*** Opening of Records for processing ***

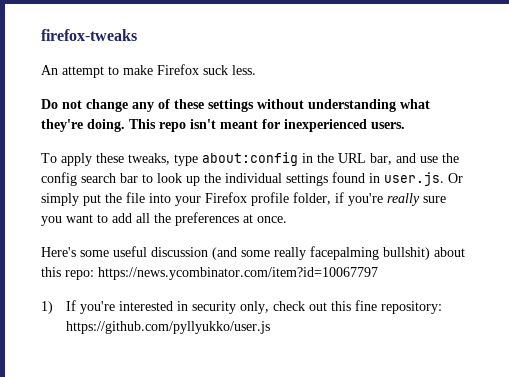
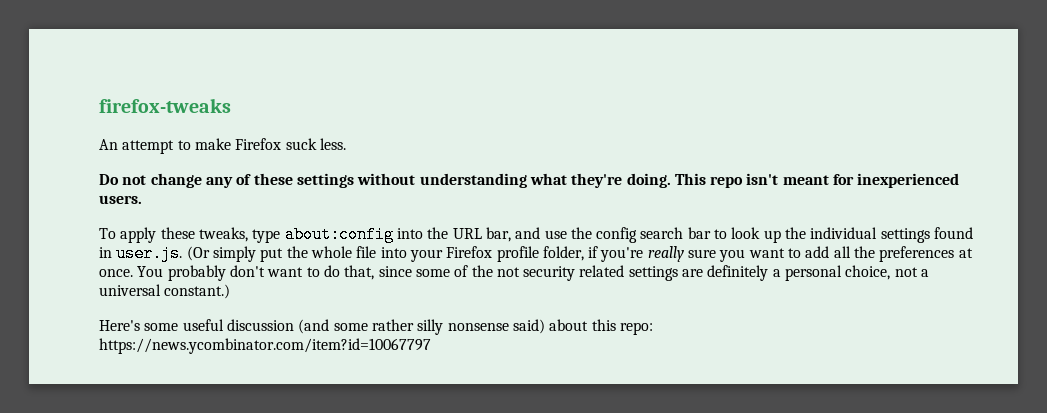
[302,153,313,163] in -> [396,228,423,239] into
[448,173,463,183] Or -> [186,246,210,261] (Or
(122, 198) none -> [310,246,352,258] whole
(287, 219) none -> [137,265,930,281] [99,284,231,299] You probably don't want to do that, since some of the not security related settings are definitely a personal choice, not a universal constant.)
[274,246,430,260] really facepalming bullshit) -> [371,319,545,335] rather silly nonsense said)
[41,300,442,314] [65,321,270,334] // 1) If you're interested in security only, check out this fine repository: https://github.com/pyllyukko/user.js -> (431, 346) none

*** Close of Records for processing ***
*** Opening of Records for processing ***

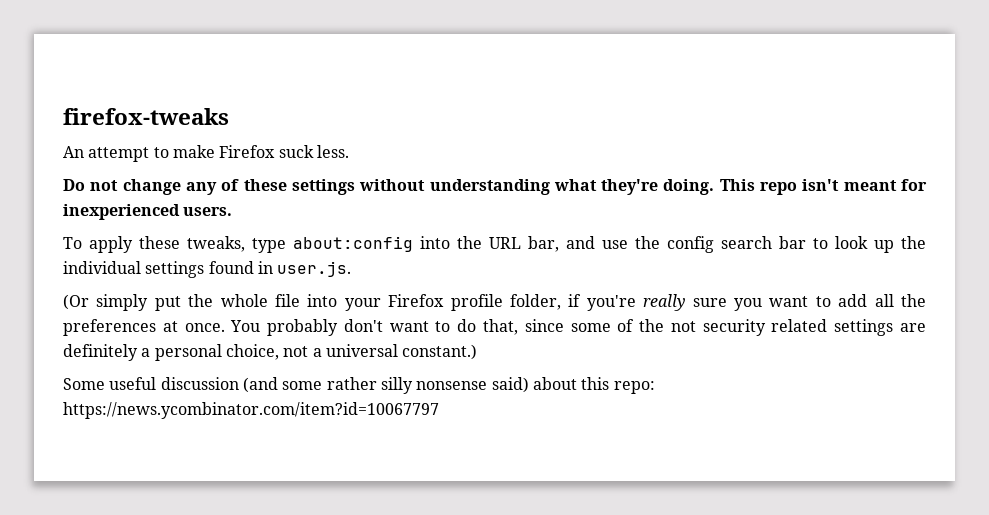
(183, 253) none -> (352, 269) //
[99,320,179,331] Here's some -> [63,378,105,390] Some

*** Close of Records for processing ***

*What you will do:*
Take the listing above and repeat exactly the lines from the one containing "(122, 198) none -> [310,246,352,258] whole" through the one containing "[41,300,442,314] [65,321,270,334] //", both included.

*Response below:*
(122, 198) none -> [310,246,352,258] whole
(287, 219) none -> [137,265,930,281] [99,284,231,299] You probably don't want to do that, since some of the not security related settings are definitely a personal choice, not a universal constant.)
[274,246,430,260] really facepalming bullshit) -> [371,319,545,335] rather silly nonsense said)
[41,300,442,314] [65,321,270,334] // 1) If you're interested in security only, check out this fine repository: https://github.com/pyllyukko/user.js -> (431, 346) none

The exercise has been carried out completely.